There's no reason the fediverse can't design the opposite. Helping users into feeling like there's a set path, and that they're doing the right thing, while subtly encouraging exploration.

It's just the opposite of where all talent and techniques of internet software design are right now, so it's going to take some work.

Edit: Most people don't jump into a hedge to get off the main road, they find a small, unplanned trail or desire path, then learn to navigate the jungle when that path ends.

[–] [email protected] 6 points 9 hours ago

I don’t think I’ve ever received an e-mail from an Apple Mail address.

[–] [email protected] 23 points 12 hours ago (1 children)

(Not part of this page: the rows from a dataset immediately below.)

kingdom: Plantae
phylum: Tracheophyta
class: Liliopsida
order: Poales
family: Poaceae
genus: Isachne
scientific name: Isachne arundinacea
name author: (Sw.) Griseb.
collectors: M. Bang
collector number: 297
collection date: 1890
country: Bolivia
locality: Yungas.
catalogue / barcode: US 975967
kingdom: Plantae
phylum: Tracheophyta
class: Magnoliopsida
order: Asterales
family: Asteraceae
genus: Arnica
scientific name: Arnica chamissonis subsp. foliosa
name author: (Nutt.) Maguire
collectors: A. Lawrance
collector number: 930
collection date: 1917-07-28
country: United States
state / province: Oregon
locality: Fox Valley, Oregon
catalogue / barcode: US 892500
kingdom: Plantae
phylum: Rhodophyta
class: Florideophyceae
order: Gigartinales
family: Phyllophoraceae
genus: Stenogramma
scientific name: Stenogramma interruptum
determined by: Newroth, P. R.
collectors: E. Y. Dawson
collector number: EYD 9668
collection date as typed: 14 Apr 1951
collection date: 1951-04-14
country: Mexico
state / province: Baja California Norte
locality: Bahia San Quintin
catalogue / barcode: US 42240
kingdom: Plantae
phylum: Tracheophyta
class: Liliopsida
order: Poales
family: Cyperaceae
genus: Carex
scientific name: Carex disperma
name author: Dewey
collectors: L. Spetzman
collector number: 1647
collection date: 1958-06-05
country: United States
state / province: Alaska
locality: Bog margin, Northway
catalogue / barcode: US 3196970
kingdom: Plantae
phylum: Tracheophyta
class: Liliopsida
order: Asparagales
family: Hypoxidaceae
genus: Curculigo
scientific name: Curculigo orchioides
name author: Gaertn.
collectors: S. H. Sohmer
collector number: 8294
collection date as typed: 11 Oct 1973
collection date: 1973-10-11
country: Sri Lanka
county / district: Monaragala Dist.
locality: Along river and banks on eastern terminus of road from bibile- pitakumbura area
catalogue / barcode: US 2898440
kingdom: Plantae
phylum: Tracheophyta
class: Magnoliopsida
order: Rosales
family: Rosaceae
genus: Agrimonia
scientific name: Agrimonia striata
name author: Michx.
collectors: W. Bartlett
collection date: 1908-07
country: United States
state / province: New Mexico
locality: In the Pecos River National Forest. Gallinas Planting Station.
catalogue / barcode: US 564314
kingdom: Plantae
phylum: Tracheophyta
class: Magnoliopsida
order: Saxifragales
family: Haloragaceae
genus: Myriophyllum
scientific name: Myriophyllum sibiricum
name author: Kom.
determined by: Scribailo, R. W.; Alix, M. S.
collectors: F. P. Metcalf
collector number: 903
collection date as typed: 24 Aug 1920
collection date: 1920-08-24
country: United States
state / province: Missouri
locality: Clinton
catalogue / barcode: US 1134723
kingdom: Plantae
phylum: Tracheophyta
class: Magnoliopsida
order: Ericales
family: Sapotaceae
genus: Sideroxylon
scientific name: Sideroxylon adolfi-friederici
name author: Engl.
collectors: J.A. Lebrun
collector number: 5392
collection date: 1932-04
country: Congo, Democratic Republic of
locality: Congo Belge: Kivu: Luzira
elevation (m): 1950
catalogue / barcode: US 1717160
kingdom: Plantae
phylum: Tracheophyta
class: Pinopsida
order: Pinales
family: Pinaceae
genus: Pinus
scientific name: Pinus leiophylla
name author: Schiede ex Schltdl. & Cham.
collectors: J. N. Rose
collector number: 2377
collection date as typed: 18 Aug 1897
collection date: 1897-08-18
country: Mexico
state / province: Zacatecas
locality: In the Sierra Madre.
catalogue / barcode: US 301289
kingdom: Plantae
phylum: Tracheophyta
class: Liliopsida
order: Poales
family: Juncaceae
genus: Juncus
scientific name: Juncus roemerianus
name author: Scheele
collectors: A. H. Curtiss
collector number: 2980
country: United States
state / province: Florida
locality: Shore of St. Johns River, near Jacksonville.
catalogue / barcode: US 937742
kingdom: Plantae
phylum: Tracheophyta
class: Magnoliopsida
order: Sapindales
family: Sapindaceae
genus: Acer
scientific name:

This looks like it's conflating service providers and clients. Thunderbird doesn't provide email accounts to the public as far as I know.

[–] [email protected] 1 points 10 hours ago* (last edited 10 hours ago) (2 children)

~~Same with Apple mail right? I never used an Apple device and was shocked to see them over Gmail because I thought Apple actually gives email service when I saw the graph~~

[–] [email protected] 6 points 10 hours ago (1 children)

Apple does have an email service, but I think "Apple Mail" is the name is the client, not the service.

[–] [email protected] 4 points 10 hours ago (1 children)

Apple does give email service for two decades now

[–] [email protected] 2 points 10 hours ago

Oh I see. Thanks for the clarification.

[–] [email protected] 11 points 16 hours ago* (last edited 16 hours ago) (1 children)

Nevertheless email stays the defacto standard for business communication and has stayed intercompatible with a wide range of clients, servers and plugins. So this graph could be better but is apparently not a big issue as long as companies and unis keep running their own servers, forcing big tech to stay with the standards.

[–] [email protected] 6 points 15 hours ago* (last edited 15 hours ago) (1 children)

That works when the decentralized protocol is the 800 lb gorilla first. You can’t get there with the fediverse in this internet era, sadly.

Email also doesn’t have a moderation factor that requires emotional work.

[–] [email protected] 2 points 6 hours ago* (last edited 6 hours ago)

The matrix protocol is a good example to prove you wrong. It has been popularized in the past 5-6 years (i.e. this era of the internet) it has well over 100 million users and growing, is being used in hundreds of universities and wont stop growing, is being used by government bodies all over the world and has unified most of the software dev landscape into one protocol. Its hard fucking work and you have to start with exactly those groups which are easier to convince and then you can move on to the average consumer. Thats how email did it and thats how matrix will do it.